Answer these questions from the pyramid volume solution:
(a) What volume does the solution give for the pyramid?
(b) What length does it find for side AC, in simplified form?
(c) What value does it get for cos(A)?
[Document extract Boundary: Start]
# The base of a triangular pyramid is a triangle with corners at (2 ,1 ), (5 ,2 ), and (8 ,7 ). If the pyramid has a height of 18 , what is the pyramid's volume?

##### 1 Answer
Nov 17, 2017

$36$ units cubed

#### Explanation:

Volume of a triangular pyramid is:

$V = \frac{1}{3} A h$

Where $A =$ area of base, and $h =$ height.

Dimensions of triangle:

Let the angles be at:

$A = \left(2 , 1\right)$

$B = \left(5 , 2\right)$

$C = \left(8 , 7\right)$

Using the distance formula:

Length $A B$

$A B = \sqrt{{\left(2 - 5\right)}^{+} {\left(1 - 2\right)}^{2}} = \sqrt{10}$

$B C = \sqrt{{\left(5 - 8\right)}^{2} + {\left(2 - 7\right)}^{2}} = \sqrt{34}$

$A C = \sqrt{{\left(8 - 2\right)}^{2} + {\left(7 - 1\right)}^{2}} = \sqrt{72} = 6 \sqrt{2}$

Finding $\sin \left(A\right)$ of angle $A$ using the cosine rule:

$\cos \left(A\right) = \frac{{b}^{2} + {c}^{2} - {a}^{2}}{2 b c}$

$\cos \left(A\right) = \frac{{\left(6 \sqrt{2}\right)}^{2} + {\left(\sqrt{10}\right)}^{2} - {\left(\sqrt{34}\right)}^{2}}{2 \left(6 \sqrt{2}\right) \left(\sqrt{10}\right)}$

$\to = \frac{72 + 10 - 34}{24 \sqrt{5}} = \frac{48}{24 \sqrt{5}} = \frac{2}{\sqrt{5}}$

$\sin \left(A\right) = \sin \left({\cos}^{-} 1 \left(\frac{2}{\sqrt{5}}\right)\right) = \frac{\sqrt{5}}{5}$

Area of triangle from diagram:

$\frac{1}{2} \left(\sqrt{10}\right) \sin \left(A\right) b$

$A r e a = \frac{1}{2} \left(\sqrt{10}\right) \left(\frac{\sqrt{5}}{5}\right) \left(6 \sqrt{2}\right) = \frac{60}{10} = 6$

Area of pyramid:

$\frac{1}{3} \left(6\right) \left(18\right) = 36 \textcolor{w h i t e}{88}$
[Document extract Boundary: End]
[Data under study Boundary: Start]
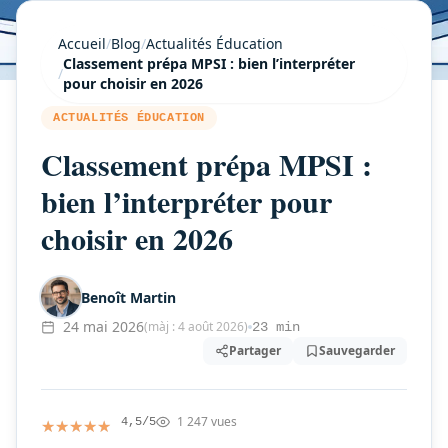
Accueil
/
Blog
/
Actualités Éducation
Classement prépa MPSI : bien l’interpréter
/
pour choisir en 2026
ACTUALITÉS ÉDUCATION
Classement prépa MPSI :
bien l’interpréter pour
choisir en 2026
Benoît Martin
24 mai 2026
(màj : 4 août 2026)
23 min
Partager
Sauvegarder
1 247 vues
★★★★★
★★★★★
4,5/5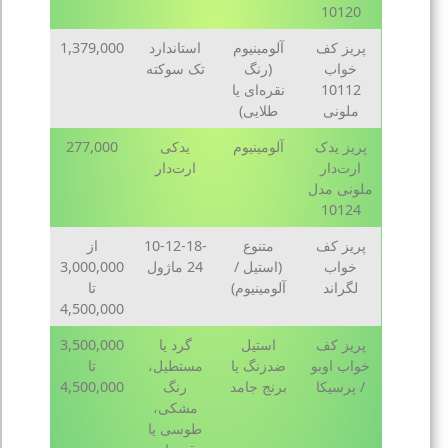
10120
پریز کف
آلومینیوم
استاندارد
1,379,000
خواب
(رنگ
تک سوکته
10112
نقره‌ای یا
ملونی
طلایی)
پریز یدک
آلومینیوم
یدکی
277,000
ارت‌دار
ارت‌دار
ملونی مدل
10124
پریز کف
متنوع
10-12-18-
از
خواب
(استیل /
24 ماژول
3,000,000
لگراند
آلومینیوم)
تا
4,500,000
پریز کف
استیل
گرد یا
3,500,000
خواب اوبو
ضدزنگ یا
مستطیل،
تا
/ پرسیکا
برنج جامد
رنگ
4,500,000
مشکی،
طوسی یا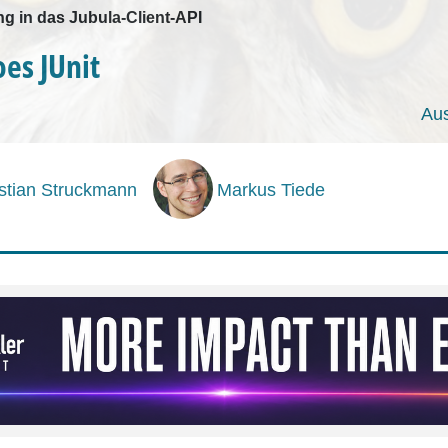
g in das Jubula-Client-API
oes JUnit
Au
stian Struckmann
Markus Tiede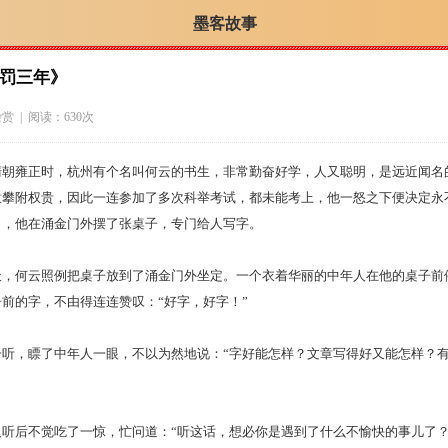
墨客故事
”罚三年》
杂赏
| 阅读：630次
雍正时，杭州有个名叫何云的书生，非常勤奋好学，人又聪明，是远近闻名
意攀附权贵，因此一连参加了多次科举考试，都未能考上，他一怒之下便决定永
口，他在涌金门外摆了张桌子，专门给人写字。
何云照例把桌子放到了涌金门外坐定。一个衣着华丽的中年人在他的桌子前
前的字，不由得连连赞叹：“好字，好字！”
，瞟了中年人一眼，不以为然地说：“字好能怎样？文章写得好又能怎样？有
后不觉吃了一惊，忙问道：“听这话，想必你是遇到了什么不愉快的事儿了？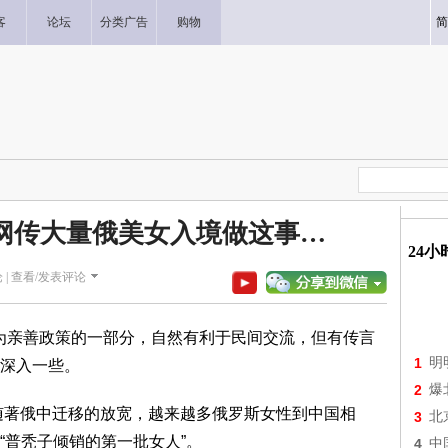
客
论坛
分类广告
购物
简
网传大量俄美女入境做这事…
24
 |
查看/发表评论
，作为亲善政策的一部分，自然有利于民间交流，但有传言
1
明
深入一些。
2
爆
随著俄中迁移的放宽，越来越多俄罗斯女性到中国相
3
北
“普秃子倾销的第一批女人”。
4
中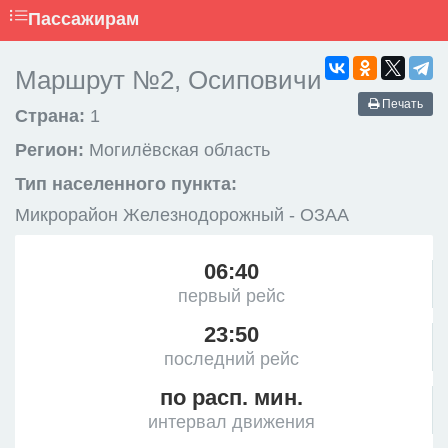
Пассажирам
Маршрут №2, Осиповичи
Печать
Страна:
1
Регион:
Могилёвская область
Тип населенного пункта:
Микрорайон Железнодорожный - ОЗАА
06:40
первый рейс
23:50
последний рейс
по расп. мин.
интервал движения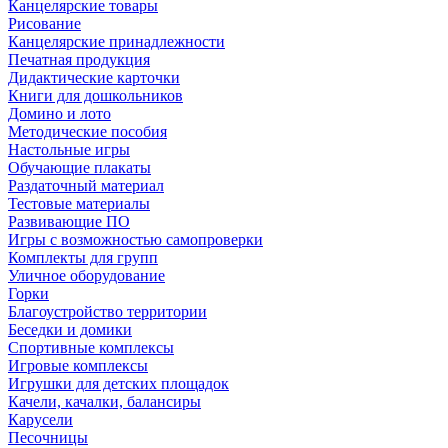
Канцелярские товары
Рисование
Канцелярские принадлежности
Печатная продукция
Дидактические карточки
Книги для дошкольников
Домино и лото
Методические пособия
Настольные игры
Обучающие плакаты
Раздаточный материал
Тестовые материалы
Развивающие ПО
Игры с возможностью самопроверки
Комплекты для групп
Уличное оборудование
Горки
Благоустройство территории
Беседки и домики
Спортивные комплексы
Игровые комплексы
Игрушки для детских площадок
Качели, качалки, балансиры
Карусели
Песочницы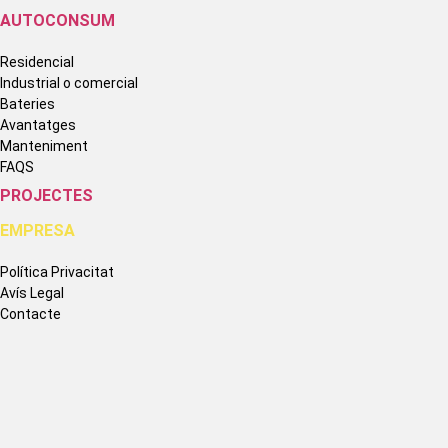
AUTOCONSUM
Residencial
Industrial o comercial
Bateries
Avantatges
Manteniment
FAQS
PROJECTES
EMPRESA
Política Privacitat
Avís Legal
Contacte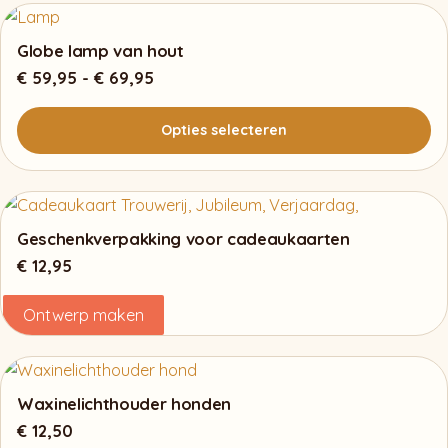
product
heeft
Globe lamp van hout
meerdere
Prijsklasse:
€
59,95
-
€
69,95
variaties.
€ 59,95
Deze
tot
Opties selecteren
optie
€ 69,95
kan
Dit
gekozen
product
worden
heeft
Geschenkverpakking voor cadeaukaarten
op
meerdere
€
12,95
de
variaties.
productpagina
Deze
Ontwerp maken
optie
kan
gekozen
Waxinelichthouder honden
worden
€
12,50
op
[Data under study Boundary: End]
### Exercise output
(a) 36 units cubed
(b) 6√2 (√72)
(c) 2/√5